Mathematical Details

We can model a Categorical model using a Categorical distribution. The multinomial distribution models the counts of outcomes falling into different categories. For an outcome variable 𝑦 with 𝐾 categories, the multinomial likelihood function is:

Y_i \sim \text{Categorical}(\theta_i) \\ \theta_i = \text{Softmax}(\phi_i) \\ \phi_{[i,1]} = \alpha_1 + \beta_1 X_i \\ \phi_{[i,2]} = \alpha_2 + \beta_2 X_i \\ ... \\ \phi_{[i,k]} = 0 \\ \alpha_{k} \sim \text{Normal}(0,1) \\ \beta_{k} \sim \text{Normal}(0.1)

Where:

Y_i is the dependent categorical variable for observation i indicating the category of the observation.
\theta_i is a vector unique to each observation, i, which gives the probability of observing i in category k.
\phi_i give the linear model for each of the k categories.
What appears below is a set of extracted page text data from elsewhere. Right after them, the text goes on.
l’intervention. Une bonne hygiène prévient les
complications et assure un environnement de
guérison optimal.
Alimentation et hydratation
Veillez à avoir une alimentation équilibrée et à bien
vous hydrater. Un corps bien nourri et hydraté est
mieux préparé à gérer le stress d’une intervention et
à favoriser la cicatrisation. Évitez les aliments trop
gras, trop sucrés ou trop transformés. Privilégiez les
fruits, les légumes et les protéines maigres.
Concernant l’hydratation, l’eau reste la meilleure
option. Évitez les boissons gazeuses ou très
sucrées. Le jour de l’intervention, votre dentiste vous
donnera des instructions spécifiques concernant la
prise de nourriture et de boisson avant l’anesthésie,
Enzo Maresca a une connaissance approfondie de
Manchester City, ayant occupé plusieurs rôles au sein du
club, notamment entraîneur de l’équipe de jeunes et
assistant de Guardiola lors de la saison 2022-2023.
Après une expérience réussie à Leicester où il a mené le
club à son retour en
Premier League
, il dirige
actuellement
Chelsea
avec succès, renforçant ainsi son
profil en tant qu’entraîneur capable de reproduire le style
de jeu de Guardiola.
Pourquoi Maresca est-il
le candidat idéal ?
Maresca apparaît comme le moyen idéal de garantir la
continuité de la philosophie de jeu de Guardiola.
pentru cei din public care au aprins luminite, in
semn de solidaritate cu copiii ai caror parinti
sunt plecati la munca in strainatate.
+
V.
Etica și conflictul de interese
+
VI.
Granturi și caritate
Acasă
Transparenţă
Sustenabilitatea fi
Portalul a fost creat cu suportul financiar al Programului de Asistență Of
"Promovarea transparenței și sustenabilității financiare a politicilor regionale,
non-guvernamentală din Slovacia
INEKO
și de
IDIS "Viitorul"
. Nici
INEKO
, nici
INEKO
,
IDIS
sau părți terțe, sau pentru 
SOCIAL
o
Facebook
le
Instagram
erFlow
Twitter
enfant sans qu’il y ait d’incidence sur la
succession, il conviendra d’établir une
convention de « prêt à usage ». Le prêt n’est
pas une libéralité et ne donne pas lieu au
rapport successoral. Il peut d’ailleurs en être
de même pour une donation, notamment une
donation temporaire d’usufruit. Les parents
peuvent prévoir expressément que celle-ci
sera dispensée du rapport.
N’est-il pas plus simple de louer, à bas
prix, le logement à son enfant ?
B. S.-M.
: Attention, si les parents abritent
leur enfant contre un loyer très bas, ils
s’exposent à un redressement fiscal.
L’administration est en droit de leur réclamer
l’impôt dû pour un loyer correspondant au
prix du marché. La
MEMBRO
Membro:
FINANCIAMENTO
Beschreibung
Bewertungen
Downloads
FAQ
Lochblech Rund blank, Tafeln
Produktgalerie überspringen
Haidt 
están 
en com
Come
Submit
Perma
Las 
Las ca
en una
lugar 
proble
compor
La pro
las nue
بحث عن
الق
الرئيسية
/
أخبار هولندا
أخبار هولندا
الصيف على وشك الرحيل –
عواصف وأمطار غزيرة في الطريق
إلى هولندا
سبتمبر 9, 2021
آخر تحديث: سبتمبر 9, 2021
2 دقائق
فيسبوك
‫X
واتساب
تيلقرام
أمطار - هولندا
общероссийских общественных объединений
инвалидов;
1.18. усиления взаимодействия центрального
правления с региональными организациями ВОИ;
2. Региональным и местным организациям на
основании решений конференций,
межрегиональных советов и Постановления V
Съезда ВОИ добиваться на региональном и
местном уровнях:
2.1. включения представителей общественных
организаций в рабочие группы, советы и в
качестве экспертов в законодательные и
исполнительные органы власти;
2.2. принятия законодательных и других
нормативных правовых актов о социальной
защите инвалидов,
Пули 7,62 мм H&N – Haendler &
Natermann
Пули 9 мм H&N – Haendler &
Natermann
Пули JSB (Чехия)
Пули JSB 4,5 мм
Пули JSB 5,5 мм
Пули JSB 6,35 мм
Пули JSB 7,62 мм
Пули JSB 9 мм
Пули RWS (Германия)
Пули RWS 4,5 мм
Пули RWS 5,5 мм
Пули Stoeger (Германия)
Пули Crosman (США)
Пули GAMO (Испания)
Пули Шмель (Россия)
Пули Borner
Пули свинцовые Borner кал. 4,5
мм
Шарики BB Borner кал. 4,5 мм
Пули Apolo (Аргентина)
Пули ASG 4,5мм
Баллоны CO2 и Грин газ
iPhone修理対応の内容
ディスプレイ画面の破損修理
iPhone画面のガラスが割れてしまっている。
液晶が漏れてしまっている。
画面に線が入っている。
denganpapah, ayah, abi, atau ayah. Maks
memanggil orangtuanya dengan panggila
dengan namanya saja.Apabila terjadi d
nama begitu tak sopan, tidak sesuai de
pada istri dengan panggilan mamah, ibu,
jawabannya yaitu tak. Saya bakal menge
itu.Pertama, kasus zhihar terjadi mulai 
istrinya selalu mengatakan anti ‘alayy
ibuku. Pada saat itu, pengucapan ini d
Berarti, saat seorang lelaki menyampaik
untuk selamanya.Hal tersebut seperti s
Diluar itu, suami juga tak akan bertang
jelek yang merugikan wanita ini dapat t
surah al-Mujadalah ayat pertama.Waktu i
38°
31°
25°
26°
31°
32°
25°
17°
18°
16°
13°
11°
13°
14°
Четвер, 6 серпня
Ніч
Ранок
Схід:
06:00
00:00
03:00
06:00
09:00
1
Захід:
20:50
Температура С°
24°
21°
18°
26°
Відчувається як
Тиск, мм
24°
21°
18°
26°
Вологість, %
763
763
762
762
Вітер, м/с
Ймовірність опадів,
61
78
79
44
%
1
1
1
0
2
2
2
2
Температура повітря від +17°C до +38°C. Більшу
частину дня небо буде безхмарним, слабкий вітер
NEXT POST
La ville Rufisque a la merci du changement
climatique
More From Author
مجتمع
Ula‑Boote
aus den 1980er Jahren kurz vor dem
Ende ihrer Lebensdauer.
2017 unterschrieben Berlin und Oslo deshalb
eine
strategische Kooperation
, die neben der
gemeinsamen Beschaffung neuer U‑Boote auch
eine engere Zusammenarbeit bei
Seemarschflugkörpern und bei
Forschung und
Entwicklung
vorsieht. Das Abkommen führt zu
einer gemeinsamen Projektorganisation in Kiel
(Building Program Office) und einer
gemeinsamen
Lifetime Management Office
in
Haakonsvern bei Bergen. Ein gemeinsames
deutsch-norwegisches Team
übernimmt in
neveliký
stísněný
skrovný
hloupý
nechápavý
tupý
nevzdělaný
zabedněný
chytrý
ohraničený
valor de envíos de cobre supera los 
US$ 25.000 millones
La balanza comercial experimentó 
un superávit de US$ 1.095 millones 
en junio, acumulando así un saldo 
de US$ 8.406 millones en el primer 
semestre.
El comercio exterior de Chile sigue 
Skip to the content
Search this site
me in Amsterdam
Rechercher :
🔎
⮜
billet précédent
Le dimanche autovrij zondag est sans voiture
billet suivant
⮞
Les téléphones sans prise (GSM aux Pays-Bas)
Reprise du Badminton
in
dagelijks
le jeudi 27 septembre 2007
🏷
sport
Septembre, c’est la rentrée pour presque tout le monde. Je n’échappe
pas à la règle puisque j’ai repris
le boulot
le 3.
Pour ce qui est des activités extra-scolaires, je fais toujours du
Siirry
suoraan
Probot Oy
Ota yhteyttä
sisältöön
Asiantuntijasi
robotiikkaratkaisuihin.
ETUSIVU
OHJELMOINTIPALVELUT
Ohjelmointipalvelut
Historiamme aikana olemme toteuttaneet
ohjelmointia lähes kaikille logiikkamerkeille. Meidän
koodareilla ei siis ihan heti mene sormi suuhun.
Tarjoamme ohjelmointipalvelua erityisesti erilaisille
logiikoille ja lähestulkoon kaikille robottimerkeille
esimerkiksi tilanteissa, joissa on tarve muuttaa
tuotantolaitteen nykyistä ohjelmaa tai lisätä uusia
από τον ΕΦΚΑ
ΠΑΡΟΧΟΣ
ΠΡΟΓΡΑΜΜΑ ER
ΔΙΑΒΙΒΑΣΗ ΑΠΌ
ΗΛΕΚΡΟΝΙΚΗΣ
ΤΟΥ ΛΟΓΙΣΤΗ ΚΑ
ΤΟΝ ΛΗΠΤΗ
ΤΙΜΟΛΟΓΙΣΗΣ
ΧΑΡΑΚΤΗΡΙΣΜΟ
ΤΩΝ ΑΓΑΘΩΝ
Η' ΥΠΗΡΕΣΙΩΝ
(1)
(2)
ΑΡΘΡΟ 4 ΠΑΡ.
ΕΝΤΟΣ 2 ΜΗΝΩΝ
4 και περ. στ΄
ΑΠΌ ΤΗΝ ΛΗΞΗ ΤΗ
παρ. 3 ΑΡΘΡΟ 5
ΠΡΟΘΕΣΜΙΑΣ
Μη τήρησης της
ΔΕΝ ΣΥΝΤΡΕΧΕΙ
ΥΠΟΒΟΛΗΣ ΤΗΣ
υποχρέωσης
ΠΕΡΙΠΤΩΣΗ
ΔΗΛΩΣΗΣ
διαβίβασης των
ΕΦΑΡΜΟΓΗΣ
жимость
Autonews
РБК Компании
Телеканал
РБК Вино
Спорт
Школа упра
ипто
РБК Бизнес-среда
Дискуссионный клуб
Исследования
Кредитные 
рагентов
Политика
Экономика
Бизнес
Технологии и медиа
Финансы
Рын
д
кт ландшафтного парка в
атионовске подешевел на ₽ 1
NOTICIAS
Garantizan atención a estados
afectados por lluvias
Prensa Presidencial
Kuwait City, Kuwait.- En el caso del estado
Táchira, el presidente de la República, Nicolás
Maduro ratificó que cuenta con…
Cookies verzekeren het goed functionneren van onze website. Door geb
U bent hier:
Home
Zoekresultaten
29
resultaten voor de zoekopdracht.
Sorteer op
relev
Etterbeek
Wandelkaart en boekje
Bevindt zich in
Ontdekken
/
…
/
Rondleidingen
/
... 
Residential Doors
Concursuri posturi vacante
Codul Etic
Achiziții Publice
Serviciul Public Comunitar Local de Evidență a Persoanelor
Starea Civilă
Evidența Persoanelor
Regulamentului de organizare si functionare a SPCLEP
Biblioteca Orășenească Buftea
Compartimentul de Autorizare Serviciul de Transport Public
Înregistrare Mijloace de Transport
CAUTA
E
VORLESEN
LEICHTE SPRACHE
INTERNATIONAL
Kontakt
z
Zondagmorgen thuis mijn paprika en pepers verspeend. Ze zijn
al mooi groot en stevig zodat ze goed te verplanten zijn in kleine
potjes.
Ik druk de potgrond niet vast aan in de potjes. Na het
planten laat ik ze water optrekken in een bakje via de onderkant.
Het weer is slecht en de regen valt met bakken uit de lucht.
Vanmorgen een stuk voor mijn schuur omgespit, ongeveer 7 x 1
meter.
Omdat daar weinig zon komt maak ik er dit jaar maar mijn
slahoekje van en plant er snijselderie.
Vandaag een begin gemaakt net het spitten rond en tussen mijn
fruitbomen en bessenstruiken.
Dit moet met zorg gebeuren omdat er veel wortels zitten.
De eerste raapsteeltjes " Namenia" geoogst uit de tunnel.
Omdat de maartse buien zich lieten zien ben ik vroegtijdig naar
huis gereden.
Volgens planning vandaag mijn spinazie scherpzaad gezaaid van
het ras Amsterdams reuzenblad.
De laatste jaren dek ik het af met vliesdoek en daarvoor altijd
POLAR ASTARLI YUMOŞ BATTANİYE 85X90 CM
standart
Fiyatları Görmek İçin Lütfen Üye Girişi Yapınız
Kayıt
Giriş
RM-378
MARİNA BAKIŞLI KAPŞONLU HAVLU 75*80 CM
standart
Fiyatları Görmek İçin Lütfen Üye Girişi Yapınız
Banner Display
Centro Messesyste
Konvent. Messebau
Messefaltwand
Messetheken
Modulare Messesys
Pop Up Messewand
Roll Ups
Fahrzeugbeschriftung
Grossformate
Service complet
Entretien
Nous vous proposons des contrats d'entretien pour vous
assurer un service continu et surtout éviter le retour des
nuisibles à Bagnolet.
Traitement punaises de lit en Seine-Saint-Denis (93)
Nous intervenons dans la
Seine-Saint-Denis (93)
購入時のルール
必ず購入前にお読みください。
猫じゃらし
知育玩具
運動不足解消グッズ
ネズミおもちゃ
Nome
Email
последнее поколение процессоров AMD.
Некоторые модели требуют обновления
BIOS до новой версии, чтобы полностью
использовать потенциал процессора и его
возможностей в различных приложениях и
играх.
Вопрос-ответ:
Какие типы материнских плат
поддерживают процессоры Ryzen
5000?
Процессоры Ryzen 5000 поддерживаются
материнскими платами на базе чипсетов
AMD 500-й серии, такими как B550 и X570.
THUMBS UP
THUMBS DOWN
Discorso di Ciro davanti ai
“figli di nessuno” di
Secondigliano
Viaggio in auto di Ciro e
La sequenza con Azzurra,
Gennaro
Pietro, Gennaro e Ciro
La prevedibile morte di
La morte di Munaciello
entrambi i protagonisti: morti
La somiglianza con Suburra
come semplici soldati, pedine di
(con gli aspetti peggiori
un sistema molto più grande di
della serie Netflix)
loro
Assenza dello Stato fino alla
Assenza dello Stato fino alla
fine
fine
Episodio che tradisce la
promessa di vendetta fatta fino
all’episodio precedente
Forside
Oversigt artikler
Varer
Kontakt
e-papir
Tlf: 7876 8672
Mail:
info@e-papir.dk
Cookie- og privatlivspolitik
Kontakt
Note that we use the softmax function to ensure that that the probabilities \theta_i form a simplex 🛈.
Each element of \phi_i is obtained by applying a linear regression model with its own respective intercept \alpha_k and slope coefficient \beta_k. To ensure the model is identifiable, one category, K, is arbitrarily chosen as a reference or baseline category. The linear predictor for this reference category is set to zero. The coefficients for the other categories then represent the change in the log-odds of being in that category versus the reference category.

Reference(s)

McElreath, Richard. 2018. Statistical Rethinking: A Bayesian course with examples in R and Stan. Chapman; Hall/CRC.